▶ _Work to complete_
Set down the full listing exactly as given. Any pictures are to be left out.

▶ _Entries shown_
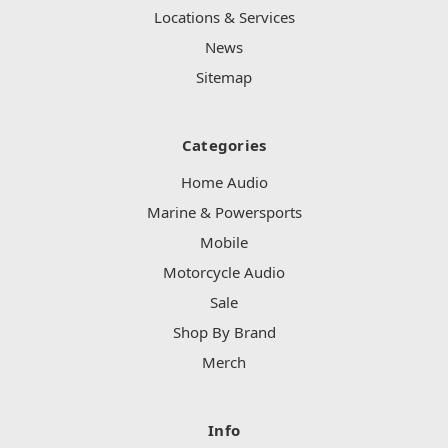
Locations & Services
News
Sitemap
Categories
Home Audio
Marine & Powersports
Mobile
Motorcycle Audio
Sale
Shop By Brand
Merch
Info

▶ _Output of the exercise_
Locations & Services
News
Sitemap
Categories
Home Audio
Marine & Powersports
Mobile
Motorcycle Audio
Sale
Shop By Brand
Merch
Info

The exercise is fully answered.